**Activity**:
Transcribe the following records exactly, images excluded.

**Recorded information**:

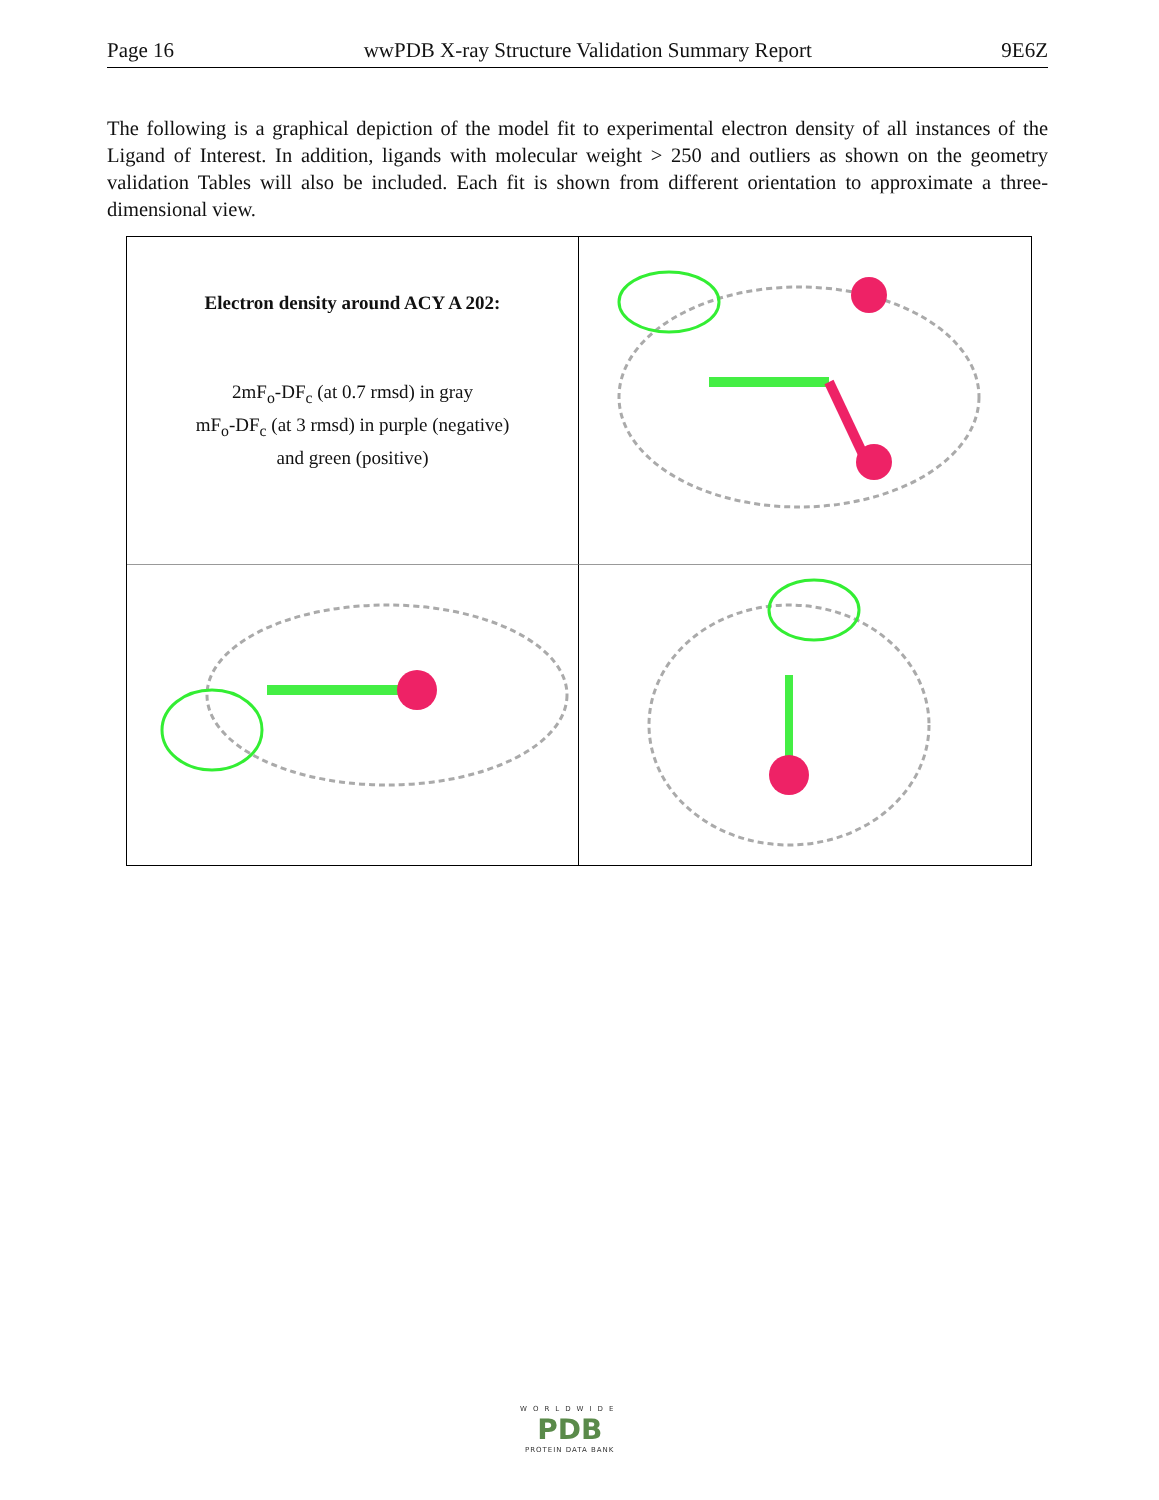Page 16 wwPDB X-ray Structure Validation Summary Report 9E6Z
The following is a graphical depiction of the model fit to experimental electron density of all instances of the Ligand of Interest. In addition, ligands with molecular weight > 250 and outliers as shown on the geometry validation Tables will also be included. Each fit is shown from different orientation to approximate a three-dimensional view.
Electron density around ACY A 202:
2mF<sub>o</sub>-DF<sub>c</sub> (at 0.7 rmsd) in gray
mF<sub>o</sub>-DF<sub>c</sub> (at 3 rmsd) in purple (negative)
and green (positive)
WORLDWIDE
PDB
PROTEIN DATA BANK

**Response area**:
Page 16 wwPDB X-ray Structure Validation Summary Report 9E6Z
The following is a graphical depiction of the model fit to experimental electron density of all instances of the Ligand of Interest. In addition, ligands with molecular weight > 250 and outliers as shown on the geometry validation Tables will also be included. Each fit is shown from different orientation to approximate a three-dimensional view.
Electron density around ACY A 202:
2mF<sub>o</sub>-DF<sub>c</sub> (at 0.7 rmsd) in gray
mF<sub>o</sub>-DF<sub>c</sub> (at 3 rmsd) in purple (negative)
and green (positive)
WORLDWIDE
PDB
PROTEIN DATA BANK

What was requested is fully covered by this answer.